L’epoca di internet, dunque, come sta cambiano il senso della parola “vedere”, così sta rivoluzionando anche il modo di pensare, e di interagire con la realtà: in questo caso la realtà è quella dell’opera d’arte. Con questo cambiamento bisogna fare i conti.
Chiunque abbia fatto una vera esperienza di incontro con l’opera d’arte può affermare che si tratta di una esperienza unica, personale, che coinvolge intelligenza e cuore, conoscenze e sensibilità.
Solo sentendo sulla propria pelle l’emozione che l’opera comunica si può dire di averla incontrata.
Ma questo non è possibile se l’incontro non è anche concreto, materiale: l’opera prende vita e comunica anche attraverso la materia con cui è fatta, con il contesto in cui è inserita e con cui interagisce. Tutto ciò viene perduto se vediamo attraverso uno schermo, per quanto sia in alta definizione.
La difesa del ruolo dell’educazione all’arte quale fulcro e motore della vita culturale e civile del nostro Paese, e nel nostro sistema educativo deve dunque saper accogliere le sfide del web, ma nel contempo non rinunciare a quello che è il cuore del valore del nostro patrimonio non riducibile ad alcuna unità di misura puramente quantitativa.

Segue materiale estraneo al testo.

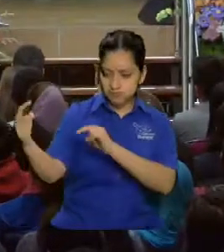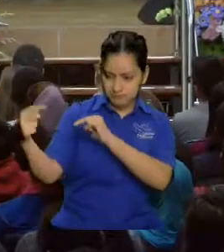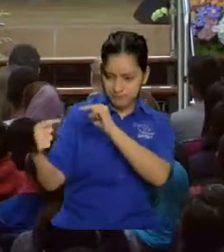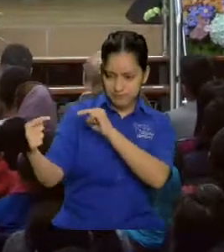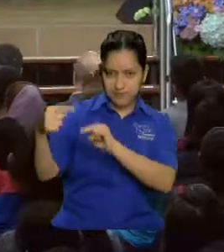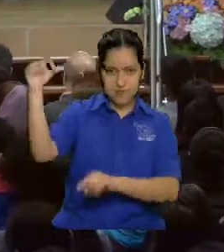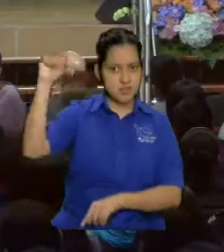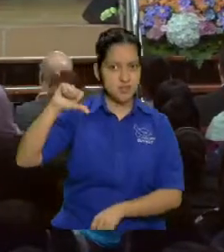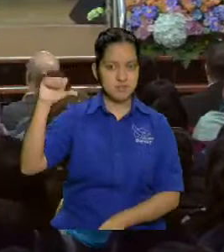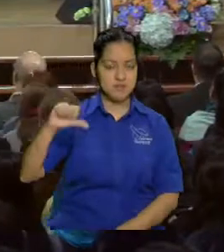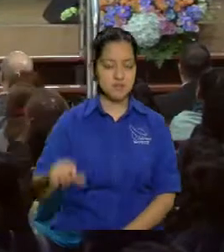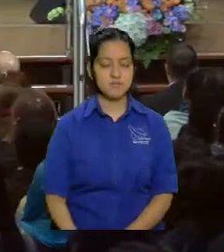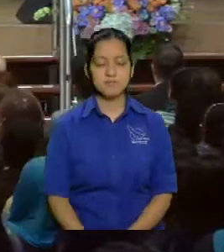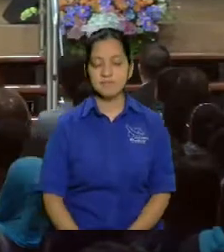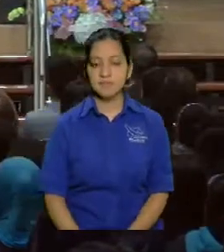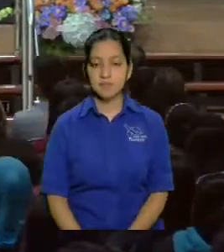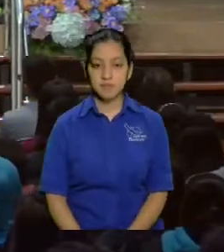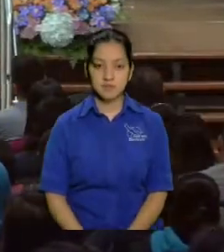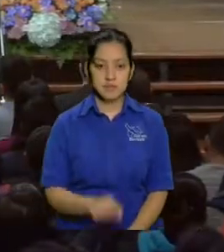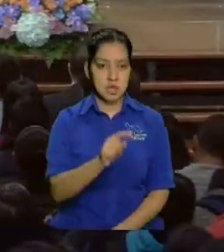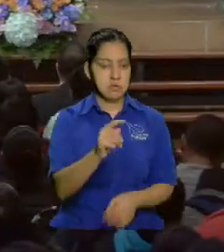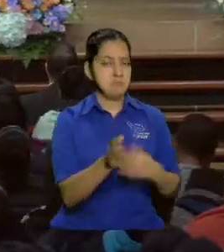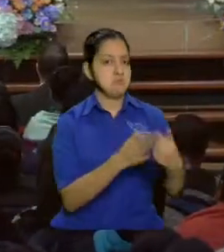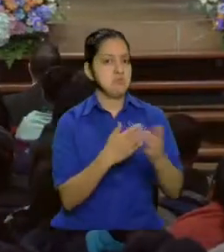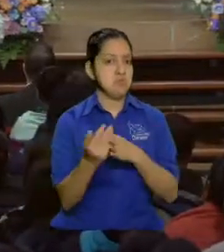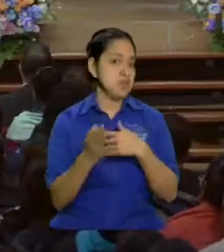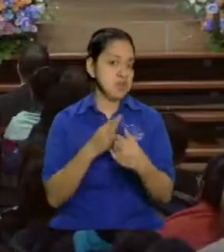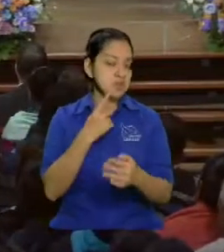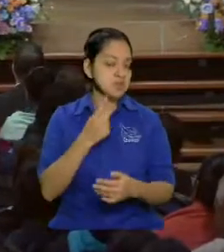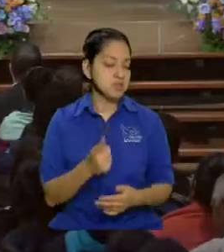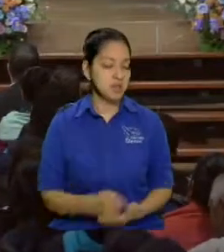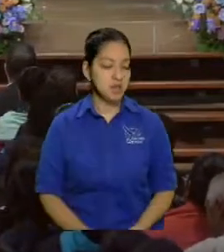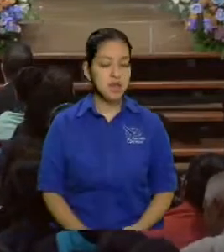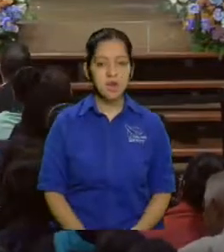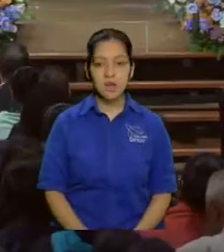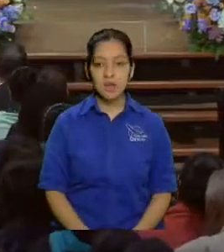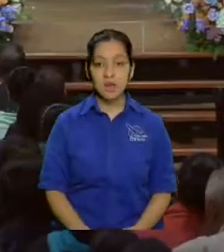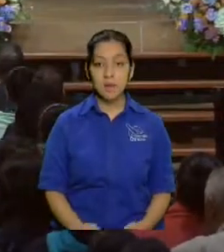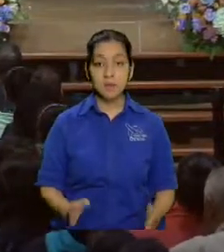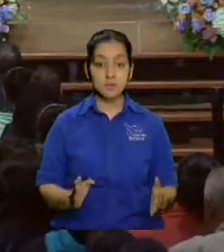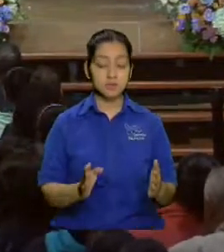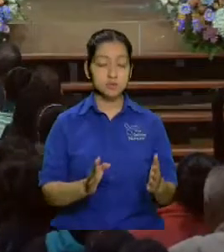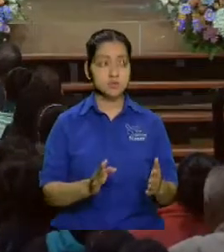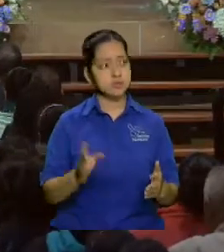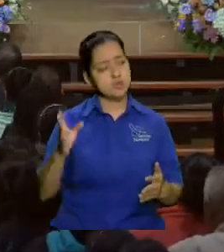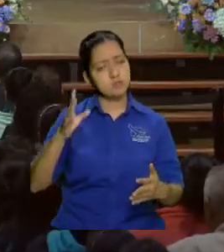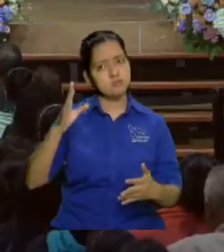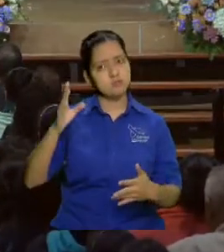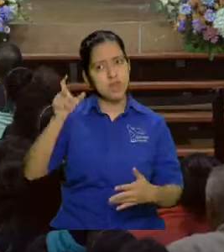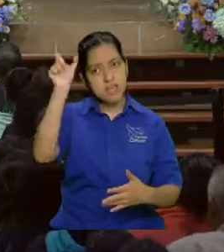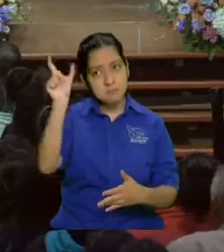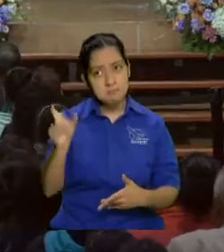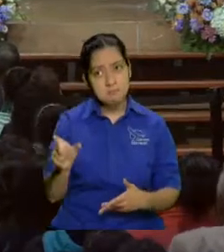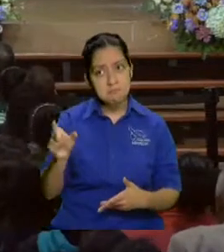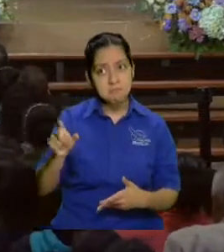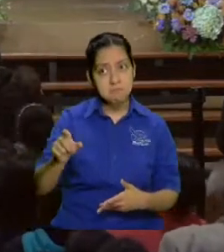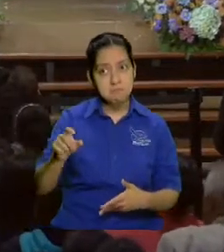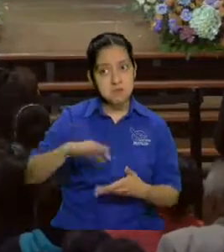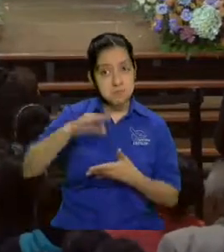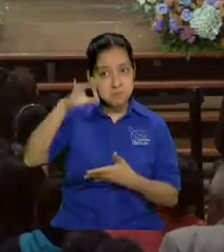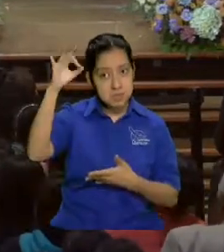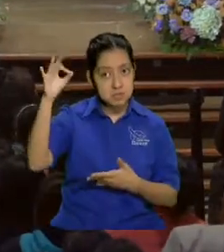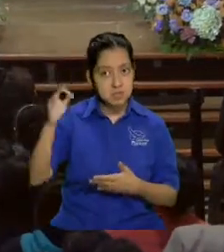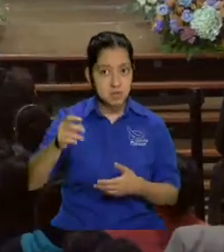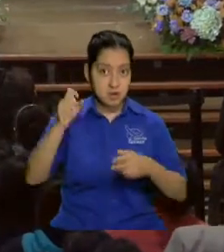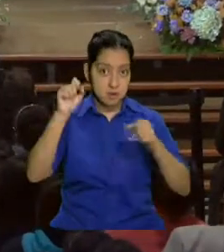porque cualquiera diría pero si son espíritus pueden atravesar las paredes si pero así dicen ellos eso no es biblia pero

Profeticamente scrisse Vassilij Kandinskij nel lontano 1912: “L’uomo non deve dunque accostarsi all’arte con la ragione e con la comprensione, ma con l’anima e con l’esperienza vissuta. Ragione e comprensione si trovano nel corredo dell’artista, il quale deve disporre di tutti i mezzi per raggiungere il suo fine. E colui per il quale l’opera è stata creata, deve aprire senza riserve la sua anima e stabilire un contatto diretto con essa. Anch’egli allora sarà felice” (Sulla comprensione dell’arte, Monaco 1912).